Files
Abstract
The wide adoption of smart devices and Internet-of-Things (IoT) sensors has led to massive growth in data generation at the edge of the Internet over the past decade. Intelligent real-time analysis of such a high volume of data, particularly leveraging highly accurate Deep Learning (DL) models, often requires the data to be processed as close to the data sources (or at the edge of the Internet) to minimize the network and processing latency. The advent of specialized, low-cost, and power-efficient edge devices has greatly facilitated DL inference tasks at the edge. However, limited research has been done to improve the inference throughput (i.e., number of inferences per second) by exploiting various system techniques. This study investigates system techniques that enhance the overall inference throughput on edge devices with DL models for image classification tasks.

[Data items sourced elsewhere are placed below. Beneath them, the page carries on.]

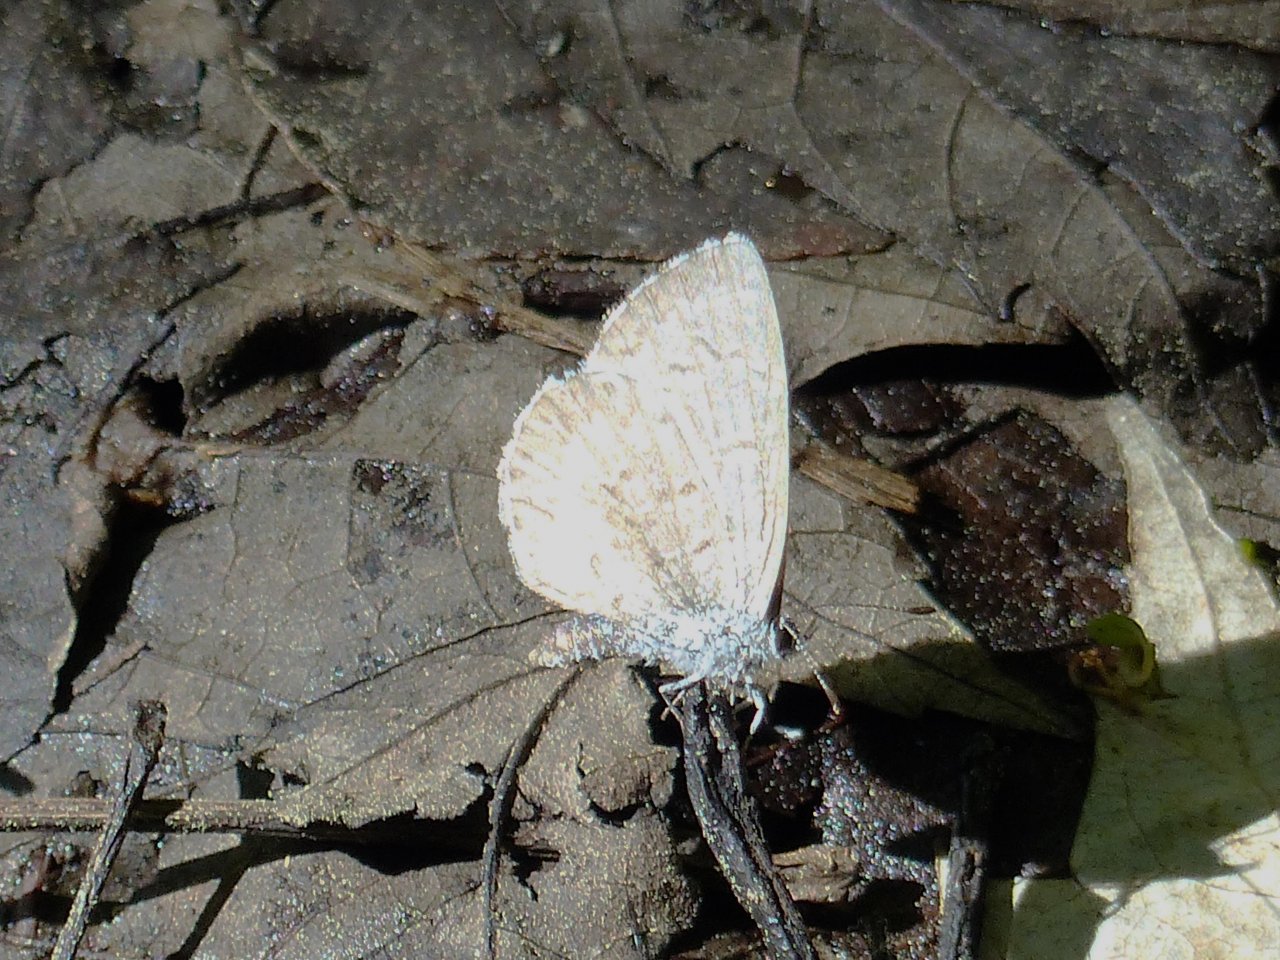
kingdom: Animalia
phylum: Arthropoda
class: Insecta
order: Lepidoptera
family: Lycaenidae
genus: Celastrina
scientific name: Celastrina lucia
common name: Northern Spring Azure
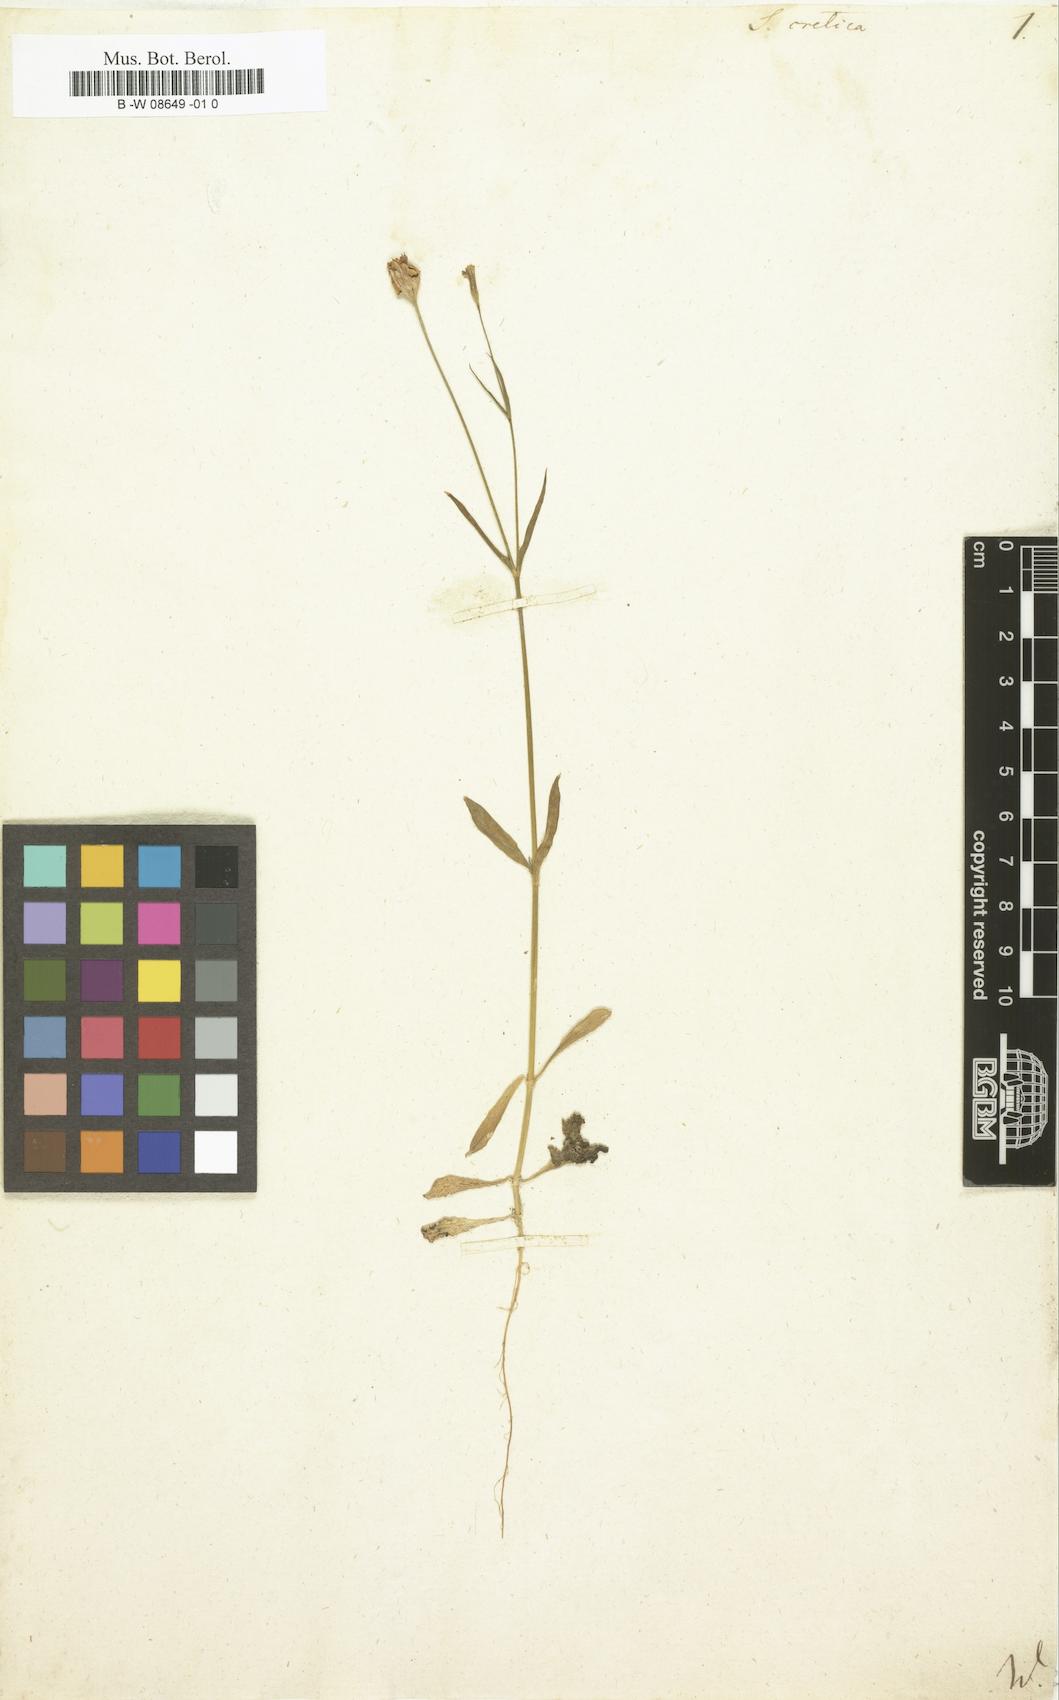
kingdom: Plantae
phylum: Tracheophyta
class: Magnoliopsida
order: Caryophyllales
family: Caryophyllaceae
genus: Silene
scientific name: Silene cretica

We present various approaches, such as batched inferencing and multi-tenancy to utilize edge devices' system resources (CPU and GPUs) and AI accelerators (e.g., Tensor Processing Units; TPUs). The evaluation results show that batched inferencing results in up to 4× more inferences per second in devices equipped with high-performance GPUs like Jeston Xavier NX. Moreover, with multi-tenancy approaches, e.g., concurrent model executions and dynamic model placements, a throughput of nearly 340 inferences per second can be achieved, which is 6× higher than the maximum throughput when running the models on a single tenant. Furthermore, a detailed analysis of the factors (hardware and software) that affect the throughput of the systems is presented, thereby shedding light on areas that could be further improved to achieve high-performance DL inference at the edge.